═══ Texto del documento ═══
Astucias femeninas

Estas líneas no buscan reconstruir el estado de la cuestión del cine filmado por directoras. Si así fuera no podríamos esquivar el bulto y tendríamos que tomarnos el trabajo de ver todas las películas “femeninas”, incluso aquellas que no nos interesan; o, lo que es peor, nos veríamos obligados a postergar aquellas otras que de veras nos reclaman. Tendríamos que ponernos a trabajar contrarreloj, a la manera de los críticos que salen corriendo a comprar la novela sobre la que se basa la película que protagonizará su columna dominical, nada más que para simular una erudición que a nadie interesa (salvo a los repetidores de siempre, esos que olvidan fácilmente las fuentes que inspiran sus comentarios). Esos personajes que en una conversación no pierden oportunidad de demostrar cuán interesantes y sabihondos son, mientras que desperdician toda ocasión de enriquecer ese oxígeno de la inteligencia que es el silencio.
Pues bien, una vez pedidas las disculpas por no haber leído todo el programa de la materia y dejando atrás la rabieta, avanzamos diciendo que el objeto de este boceto consiste en rastrear ciertas afinidades temáticas entre algunas películas vistas hace tiempo y otras estudiadas para la ocasión. En este sentido, nos preguntaremos acerca de la eventual relación entre la mirada femenina y la preocupación por los dobleces de las convenciones sociales, especialmente de las posiciones sociales más encumbradas. En definitiva, quizá nos estemos preguntando por la posibilidad de una filosofía femenina urdida en lenguaje cinematográfico.

Digamos, entonces, que la reflexión se desarrolla en medio de un pleito entre David -en este caso, el pequeño saber sociológico siempre situado, siempre atento a las banalidades de los determinantes culturales y sociales- y Goliat -aquel gigante de la abstracción, aquel buscador de esencias y trascendentales; en definitiva, el pensamiento de los pensamientos, aquel ordenador filosófico competente para cualquier material que tenga a mano, esa reserva de pensamiento de la última instancia.
═══
(Problemas para resolver)
1. ¿Cómo llama al silencio el ensayo sobre el cine de directoras?
2. Escribe la continuación del ensayo sobre el cine de directoras a partir de su última oración.
Las entradas proceden de una fuente distinta.
═══ Entradas proporcionadas ═══
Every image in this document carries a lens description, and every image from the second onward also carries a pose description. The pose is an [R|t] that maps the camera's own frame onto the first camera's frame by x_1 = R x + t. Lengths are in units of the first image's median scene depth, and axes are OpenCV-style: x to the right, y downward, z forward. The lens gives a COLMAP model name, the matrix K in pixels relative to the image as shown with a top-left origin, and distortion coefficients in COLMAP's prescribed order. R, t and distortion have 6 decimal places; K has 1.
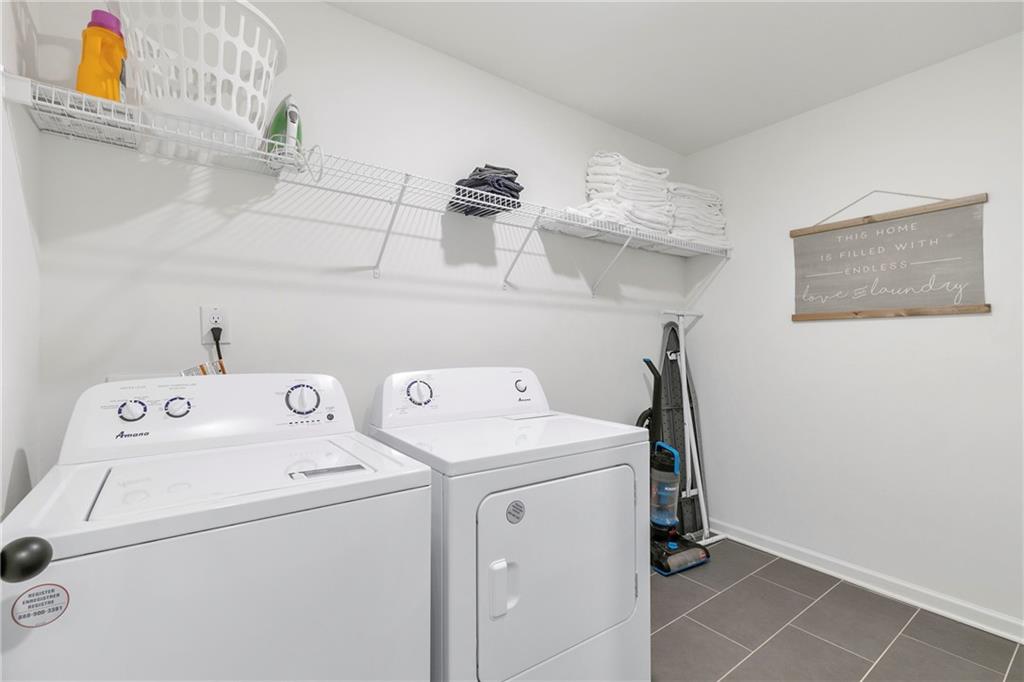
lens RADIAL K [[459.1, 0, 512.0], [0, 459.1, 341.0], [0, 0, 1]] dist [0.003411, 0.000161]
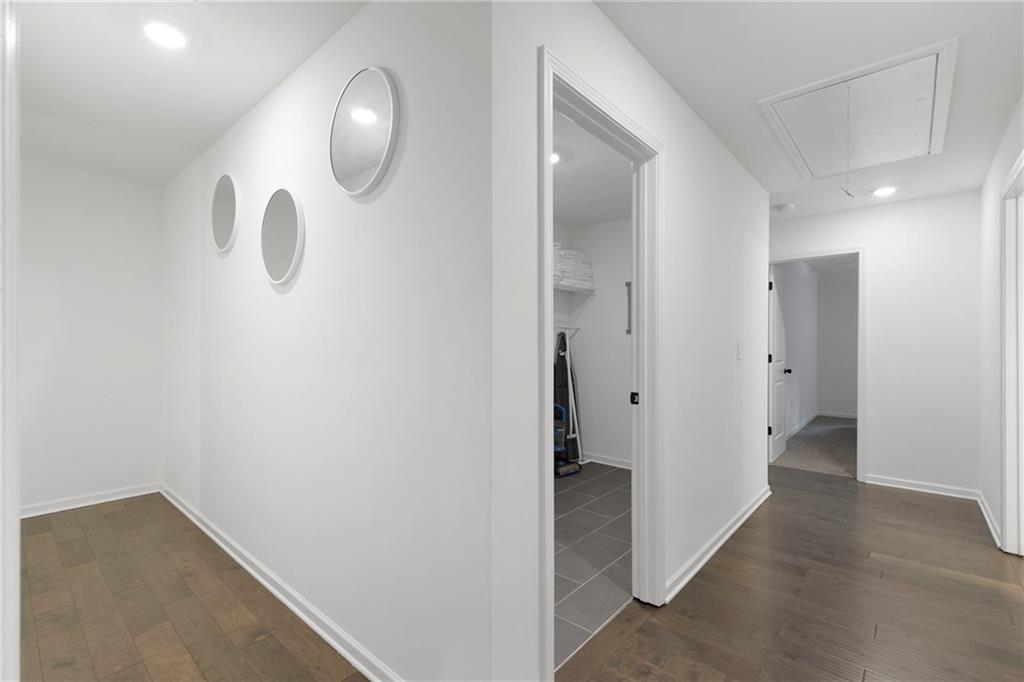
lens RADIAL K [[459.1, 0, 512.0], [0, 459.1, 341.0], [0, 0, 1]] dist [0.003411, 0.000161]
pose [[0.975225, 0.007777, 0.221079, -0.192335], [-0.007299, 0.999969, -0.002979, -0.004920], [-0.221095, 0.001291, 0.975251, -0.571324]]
═══
═══ Entradas proporcionadas ═══
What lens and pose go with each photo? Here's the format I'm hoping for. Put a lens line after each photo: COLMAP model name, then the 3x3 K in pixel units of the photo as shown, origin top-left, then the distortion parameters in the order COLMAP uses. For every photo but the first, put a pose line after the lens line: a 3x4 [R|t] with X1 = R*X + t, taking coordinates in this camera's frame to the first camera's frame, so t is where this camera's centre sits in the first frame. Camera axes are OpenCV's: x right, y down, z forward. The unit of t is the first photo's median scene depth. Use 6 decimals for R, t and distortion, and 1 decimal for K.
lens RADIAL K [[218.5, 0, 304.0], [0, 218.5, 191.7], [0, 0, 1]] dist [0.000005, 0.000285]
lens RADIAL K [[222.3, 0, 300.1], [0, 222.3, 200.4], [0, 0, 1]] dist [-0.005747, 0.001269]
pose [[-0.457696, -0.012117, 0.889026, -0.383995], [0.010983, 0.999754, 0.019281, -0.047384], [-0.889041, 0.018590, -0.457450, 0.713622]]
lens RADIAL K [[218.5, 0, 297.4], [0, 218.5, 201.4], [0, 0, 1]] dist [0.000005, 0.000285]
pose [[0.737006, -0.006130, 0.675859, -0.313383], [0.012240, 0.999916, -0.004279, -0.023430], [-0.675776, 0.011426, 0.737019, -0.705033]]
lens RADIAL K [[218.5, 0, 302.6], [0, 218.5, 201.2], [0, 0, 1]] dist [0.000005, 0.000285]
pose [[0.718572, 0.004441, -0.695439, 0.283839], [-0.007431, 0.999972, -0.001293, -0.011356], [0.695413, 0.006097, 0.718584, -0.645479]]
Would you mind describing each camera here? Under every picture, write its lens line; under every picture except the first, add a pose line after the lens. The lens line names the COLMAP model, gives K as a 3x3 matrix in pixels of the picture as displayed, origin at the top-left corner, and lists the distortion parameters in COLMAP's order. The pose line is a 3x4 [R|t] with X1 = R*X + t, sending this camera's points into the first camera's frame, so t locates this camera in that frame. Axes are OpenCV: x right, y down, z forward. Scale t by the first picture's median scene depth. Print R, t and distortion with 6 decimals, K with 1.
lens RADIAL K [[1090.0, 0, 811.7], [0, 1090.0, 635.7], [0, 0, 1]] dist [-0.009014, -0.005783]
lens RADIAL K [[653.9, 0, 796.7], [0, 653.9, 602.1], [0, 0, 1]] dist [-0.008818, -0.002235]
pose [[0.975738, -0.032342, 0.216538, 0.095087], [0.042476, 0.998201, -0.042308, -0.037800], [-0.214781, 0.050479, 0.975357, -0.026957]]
═══
(Respuestas)
1. El oxígeno de la inteligencia.

2.
¿Cómo poner en diálogo las categorías sociológicas de la estratificación social con las metafísicas de la trascendencia del alma? Por qué preocuparnos sobre los diferentes modos de vida de los diferentes agregados sociales si en definitiva todos los seres mueren, si en última instancia todos deberán afrontar su pulseada con la nada. Para qué reflexionar sobre el sentido que las personas asignan a sus prácticas o a las estructuras en que éstas sedimentan, si ni siquiera tenemos algún tipo de certeza ontológica sobre lo que son estos seres actuantes; o, lo que es peor, cuando nos aproximamos a dicha certeza nos defraudan con una treta heracliteana, y se convierten en otra cosa, dejan de ser lo que eran.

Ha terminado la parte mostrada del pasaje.